3. Results and Discussion

According to the theory obtained from the above simulation results, the choke is preliminarily fabricated. First, the model of the choke is printed by using a 3D printer, and copper foil is pasted on its surface. Then, the antenna is placed and fixed above to test the antenna performance. By observing its impact on the antenna performance, the ability of the choke to eliminate the multipath effect can be measured. Figure 7 shows the fabrication of the antenna.

Figure 8 shows the pattern when the choke is not used, and Figure 9 shows the pattern when the developed choke is used. It can be seen from the test diagram that the choke improves the front-to-rear ratio of the antenna, and the axial ratio of the antenna is still good, indicating that the antenna has strong ability to resist the multipath effect.

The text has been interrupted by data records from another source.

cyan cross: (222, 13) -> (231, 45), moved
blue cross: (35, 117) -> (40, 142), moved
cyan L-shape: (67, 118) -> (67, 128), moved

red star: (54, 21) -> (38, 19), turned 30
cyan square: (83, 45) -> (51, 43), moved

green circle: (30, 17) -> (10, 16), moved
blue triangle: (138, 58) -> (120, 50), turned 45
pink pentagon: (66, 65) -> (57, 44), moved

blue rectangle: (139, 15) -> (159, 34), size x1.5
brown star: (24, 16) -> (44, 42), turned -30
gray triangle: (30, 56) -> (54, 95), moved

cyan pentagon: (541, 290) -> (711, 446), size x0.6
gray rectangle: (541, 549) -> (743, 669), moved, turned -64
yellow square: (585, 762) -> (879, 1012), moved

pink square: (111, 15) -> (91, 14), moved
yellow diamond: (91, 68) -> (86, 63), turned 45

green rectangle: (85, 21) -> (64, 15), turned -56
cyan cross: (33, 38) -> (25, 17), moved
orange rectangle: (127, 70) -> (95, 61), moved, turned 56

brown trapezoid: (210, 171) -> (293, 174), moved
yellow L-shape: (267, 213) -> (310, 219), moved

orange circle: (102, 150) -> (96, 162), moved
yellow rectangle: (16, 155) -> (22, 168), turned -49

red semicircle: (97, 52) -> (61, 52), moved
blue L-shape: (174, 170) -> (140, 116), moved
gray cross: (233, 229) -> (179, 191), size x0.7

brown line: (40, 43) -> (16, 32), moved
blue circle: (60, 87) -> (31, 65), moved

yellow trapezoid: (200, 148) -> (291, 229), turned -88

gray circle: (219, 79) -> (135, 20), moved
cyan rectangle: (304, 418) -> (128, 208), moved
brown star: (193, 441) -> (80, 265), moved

It is found that in the range of an elevation angle greater than 70°, the measured front-to-back ratio of nine groups is between 25–35 dB and the simulated front-to-back ratio is 28 dB, which are basically consistent. In terms of the axial ratio, the simulation and measured results are highly consistent in the trend, and the symmetry of the measured axial ratio is less than that of the simulation data, which is related to the symmetry of antenna fabrication. Specifically, for the axial ratio at 20° elevation, the measured value is 0.5–1 dB larger, which means that the LHCP gain of the antenna itself is very low, the received LHCP signal is very weak, and the noise in the measured environment will greatly affect the reception of LHCP waves. Thus, the measured LHCP gain is too large, so is the shaft ratio.

4. Conclusion

Through simulation and comprehensive measurement, the effects of different complementary trapezoidal structure parameters on the antenna pattern, FBR, and AR are found. By making and testing the choke, the results show that the choke meets the requirements of high-precision measurement of the GNSS antenna for anti-multipath ability and maintains good axial ratio performance.

Data Availability

The measurement data used to support the findings of this study are included within the article.

Conflicts of Interest

The authors declare that they have no conflicts of interest.


This work was supported in part by the Research on Key Technologies of Accurate Positioning of BINGTUAN Transportation Key Vehicles and Infrastructure Based on BeiDou under Grant 2108AB028 and the Project of Young YuYou of the North China University of Technology, 2018.